_Provided text_.
We can use xml-validation-service to validate a number of things about an XML document by using a list of MessageValidator implementations. Multiple validation steps can be done in a single xml-validation-service instance; so you could

  • Check that a message matches a given schema
  • Check that certain xpaths match given criteria that isn’t defined in the schema.

The standard types of MessageValidator are:

Type Description
xml-basic-validator Validates that the input document is in fact XML
xml-schema-validator Validates that the input document is matches a given schema
xml-rule-validator Validates that the input document matches various criteria

Validating against a schema

Validating an XML schema is quite simple; you just need to provide a schema location which could be on the local filesystem, hosted remotely and accessible via standard URL handling mechanisms (e.g. http). Optionally you can specify a schema-metadata-key; which if present in the message, overrides any configured schema that will be used to validate the message.

<xml-validation-service>
 <validators>
  <xml-schema-validator>
   <schema>http://myhost.com/schema.xsd</schema>
  </xml-schema-validator>
 </validators>
</xml-validation-service>

XML Rule Validation

xml-rule-validator allows us to validate arbitrary elements within the XML against some configured criteria. This is useful if there is a canonical data model, but we know that some parties cannot handle certain values in the XML. Each configured xml-rule-validator is made up of a list of ValidationStage instances (which is responsible for iterating over the document) and a list of ContentValidation instances associated with each ValidationStage.

_Work item A_. Reproduce the XML validation text above in full, word for word.

_Data_.
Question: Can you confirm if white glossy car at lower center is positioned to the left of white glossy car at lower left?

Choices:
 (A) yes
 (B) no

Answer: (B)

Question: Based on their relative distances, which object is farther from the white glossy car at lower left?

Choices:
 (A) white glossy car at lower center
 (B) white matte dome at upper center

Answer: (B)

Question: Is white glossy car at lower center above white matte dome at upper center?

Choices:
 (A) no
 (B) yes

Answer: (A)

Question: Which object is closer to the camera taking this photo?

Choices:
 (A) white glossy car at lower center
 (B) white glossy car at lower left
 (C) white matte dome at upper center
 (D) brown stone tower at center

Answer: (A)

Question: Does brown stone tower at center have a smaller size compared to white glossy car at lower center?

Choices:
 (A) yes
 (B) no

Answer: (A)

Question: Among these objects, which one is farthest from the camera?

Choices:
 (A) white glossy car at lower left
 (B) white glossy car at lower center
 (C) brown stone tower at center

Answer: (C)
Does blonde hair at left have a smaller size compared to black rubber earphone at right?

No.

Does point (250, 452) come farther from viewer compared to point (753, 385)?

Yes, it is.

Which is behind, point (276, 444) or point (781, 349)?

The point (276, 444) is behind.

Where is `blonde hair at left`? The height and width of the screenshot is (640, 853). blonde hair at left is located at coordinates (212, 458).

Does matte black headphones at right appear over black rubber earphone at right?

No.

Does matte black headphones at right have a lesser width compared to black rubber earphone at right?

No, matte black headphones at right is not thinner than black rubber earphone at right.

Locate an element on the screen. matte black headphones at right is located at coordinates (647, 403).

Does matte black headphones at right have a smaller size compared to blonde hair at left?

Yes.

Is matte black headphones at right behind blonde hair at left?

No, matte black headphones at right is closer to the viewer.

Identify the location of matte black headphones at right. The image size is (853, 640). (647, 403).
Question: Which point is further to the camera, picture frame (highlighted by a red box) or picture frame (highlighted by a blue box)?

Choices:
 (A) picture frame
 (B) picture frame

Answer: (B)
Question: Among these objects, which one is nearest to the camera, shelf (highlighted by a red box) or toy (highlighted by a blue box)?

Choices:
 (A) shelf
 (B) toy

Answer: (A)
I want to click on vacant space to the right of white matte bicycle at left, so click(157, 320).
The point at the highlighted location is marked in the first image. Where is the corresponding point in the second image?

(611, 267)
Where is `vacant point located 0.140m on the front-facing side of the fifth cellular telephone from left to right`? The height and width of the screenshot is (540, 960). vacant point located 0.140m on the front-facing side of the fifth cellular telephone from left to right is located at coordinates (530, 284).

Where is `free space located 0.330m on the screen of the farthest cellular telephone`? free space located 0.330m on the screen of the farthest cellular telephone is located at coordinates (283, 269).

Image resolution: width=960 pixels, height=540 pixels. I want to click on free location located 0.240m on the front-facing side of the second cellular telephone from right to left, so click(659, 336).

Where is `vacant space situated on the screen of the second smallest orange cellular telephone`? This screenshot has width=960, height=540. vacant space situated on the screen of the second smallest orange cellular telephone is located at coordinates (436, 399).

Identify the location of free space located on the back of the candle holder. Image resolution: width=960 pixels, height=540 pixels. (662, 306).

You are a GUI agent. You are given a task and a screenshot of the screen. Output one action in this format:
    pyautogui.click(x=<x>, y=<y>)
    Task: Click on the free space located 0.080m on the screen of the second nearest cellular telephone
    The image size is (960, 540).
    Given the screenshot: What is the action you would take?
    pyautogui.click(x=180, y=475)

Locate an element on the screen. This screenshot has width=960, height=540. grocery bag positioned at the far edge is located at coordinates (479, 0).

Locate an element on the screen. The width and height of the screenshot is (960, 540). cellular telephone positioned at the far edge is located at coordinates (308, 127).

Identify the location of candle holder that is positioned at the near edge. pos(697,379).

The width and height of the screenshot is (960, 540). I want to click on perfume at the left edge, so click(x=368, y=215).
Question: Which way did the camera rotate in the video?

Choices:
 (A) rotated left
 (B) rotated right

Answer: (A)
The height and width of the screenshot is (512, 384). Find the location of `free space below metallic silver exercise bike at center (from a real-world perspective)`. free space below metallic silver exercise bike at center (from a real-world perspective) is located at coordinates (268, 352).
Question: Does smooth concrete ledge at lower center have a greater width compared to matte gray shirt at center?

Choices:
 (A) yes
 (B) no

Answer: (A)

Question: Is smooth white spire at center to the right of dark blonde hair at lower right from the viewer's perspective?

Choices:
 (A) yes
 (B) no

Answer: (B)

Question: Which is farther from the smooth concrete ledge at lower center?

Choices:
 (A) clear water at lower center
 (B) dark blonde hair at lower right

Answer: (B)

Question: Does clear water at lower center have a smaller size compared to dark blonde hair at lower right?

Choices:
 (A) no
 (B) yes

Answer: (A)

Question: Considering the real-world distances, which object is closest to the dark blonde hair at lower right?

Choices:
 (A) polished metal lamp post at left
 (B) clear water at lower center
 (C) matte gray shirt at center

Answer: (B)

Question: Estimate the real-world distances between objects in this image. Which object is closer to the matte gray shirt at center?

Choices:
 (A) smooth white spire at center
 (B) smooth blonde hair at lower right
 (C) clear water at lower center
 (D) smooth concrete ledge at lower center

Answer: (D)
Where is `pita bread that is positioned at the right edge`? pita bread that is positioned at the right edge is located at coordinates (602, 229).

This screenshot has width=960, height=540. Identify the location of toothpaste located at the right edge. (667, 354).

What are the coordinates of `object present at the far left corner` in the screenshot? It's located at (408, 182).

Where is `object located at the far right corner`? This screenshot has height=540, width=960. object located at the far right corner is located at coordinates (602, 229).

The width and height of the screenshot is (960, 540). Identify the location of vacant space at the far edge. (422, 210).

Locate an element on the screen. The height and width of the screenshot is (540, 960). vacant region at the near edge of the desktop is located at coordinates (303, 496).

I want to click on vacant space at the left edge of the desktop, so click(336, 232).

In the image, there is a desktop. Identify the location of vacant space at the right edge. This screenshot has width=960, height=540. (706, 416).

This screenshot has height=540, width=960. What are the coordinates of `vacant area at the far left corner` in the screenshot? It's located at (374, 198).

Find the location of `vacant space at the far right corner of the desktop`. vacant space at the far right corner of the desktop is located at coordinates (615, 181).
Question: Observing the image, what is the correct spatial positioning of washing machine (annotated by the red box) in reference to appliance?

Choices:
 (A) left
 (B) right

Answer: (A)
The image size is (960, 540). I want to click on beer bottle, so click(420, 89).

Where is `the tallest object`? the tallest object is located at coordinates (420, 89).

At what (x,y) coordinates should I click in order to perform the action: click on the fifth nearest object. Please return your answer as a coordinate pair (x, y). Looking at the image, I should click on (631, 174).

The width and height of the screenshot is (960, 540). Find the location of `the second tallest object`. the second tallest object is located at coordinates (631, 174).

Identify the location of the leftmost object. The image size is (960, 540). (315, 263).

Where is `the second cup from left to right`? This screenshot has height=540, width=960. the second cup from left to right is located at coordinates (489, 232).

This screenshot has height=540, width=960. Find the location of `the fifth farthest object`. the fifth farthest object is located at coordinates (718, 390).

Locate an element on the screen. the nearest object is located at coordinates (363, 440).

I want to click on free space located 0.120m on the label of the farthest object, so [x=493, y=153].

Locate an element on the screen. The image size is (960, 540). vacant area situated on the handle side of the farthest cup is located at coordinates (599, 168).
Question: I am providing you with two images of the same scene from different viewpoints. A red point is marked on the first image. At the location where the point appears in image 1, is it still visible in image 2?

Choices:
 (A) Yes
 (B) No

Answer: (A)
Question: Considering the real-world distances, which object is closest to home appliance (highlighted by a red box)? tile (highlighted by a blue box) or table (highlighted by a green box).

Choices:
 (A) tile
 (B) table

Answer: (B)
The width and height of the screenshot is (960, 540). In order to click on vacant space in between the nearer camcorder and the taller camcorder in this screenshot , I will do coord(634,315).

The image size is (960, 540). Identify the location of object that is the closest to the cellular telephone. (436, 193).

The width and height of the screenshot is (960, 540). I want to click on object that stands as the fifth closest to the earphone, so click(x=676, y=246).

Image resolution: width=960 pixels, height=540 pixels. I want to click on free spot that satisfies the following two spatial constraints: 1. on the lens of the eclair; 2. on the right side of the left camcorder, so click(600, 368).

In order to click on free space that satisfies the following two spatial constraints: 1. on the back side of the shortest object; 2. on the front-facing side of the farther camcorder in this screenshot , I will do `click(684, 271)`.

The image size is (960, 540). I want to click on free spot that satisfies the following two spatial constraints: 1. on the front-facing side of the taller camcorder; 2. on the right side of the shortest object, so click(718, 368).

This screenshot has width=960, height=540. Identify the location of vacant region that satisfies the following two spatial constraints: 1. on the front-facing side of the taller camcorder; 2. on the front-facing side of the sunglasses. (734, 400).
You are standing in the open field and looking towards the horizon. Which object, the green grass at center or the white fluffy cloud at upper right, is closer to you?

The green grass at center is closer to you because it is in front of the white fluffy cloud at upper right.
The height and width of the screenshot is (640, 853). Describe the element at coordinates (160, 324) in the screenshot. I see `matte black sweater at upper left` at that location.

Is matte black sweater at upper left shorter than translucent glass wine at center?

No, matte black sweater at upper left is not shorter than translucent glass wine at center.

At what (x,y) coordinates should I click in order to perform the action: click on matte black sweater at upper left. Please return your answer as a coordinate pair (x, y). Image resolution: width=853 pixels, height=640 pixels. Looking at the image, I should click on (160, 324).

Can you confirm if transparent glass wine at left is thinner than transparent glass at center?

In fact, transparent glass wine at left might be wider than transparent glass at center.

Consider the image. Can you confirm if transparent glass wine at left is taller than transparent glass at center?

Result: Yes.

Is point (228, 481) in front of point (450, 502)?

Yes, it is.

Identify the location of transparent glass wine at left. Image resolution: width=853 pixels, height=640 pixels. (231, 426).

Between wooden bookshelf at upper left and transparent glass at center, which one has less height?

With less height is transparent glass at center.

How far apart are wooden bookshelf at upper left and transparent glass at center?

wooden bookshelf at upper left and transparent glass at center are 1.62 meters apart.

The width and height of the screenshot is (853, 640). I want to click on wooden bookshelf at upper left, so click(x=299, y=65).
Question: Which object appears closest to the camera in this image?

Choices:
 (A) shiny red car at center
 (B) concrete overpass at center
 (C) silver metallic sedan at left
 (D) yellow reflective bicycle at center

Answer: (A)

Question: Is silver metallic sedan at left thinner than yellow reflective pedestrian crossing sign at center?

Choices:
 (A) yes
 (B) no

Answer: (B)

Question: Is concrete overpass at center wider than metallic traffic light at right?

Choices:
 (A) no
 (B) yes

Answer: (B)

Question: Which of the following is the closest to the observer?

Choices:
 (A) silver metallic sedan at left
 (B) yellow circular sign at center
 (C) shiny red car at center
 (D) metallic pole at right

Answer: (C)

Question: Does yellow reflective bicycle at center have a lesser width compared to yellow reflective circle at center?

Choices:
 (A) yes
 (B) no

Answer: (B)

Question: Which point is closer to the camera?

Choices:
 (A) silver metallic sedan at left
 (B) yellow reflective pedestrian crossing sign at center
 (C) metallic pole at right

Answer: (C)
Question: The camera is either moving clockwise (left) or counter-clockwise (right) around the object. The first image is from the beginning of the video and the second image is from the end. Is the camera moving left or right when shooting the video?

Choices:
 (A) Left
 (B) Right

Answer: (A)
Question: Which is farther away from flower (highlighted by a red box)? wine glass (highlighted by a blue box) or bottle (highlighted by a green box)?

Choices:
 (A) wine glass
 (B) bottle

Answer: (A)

_Work item B_. Pick out every line of the listing that contains the word "your", matching case exactly, and copy each of those lines.

_Written reply A_.
We can use xml-validation-service to validate a number of things about an XML document by using a list of MessageValidator implementations. Multiple validation steps can be done in a single xml-validation-service instance; so you could

  • Check that a message matches a given schema
  • Check that certain xpaths match given criteria that isn’t defined in the schema.

The standard types of MessageValidator are:

Type Description
xml-basic-validator Validates that the input document is in fact XML
xml-schema-validator Validates that the input document is matches a given schema
xml-rule-validator Validates that the input document matches various criteria

Validating against a schema

Validating an XML schema is quite simple; you just need to provide a schema location which could be on the local filesystem, hosted remotely and accessible via standard URL handling mechanisms (e.g. http). Optionally you can specify a schema-metadata-key; which if present in the message, overrides any configured schema that will be used to validate the message.

<xml-validation-service>
 <validators>
  <xml-schema-validator>
   <schema>http://myhost.com/schema.xsd</schema>
  </xml-schema-validator>
 </validators>
</xml-validation-service>

XML Rule Validation

xml-rule-validator allows us to validate arbitrary elements within the XML against some configured criteria. This is useful if there is a canonical data model, but we know that some parties cannot handle certain values in the XML. Each configured xml-rule-validator is made up of a list of ValidationStage instances (which is responsible for iterating over the document) and a list of ContentValidation instances associated with each ValidationStage.

_Written reply B_.
At what (x,y) coordinates should I click in order to perform the action: click on the fifth nearest object. Please return your answer as a coordinate pair (x, y). Looking at the image, I should click on (631, 174).
At what (x,y) coordinates should I click in order to perform the action: click on matte black sweater at upper left. Please return your answer as a coordinate pair (x, y). Image resolution: width=853 pixels, height=640 pixels. Looking at the image, I should click on (160, 324).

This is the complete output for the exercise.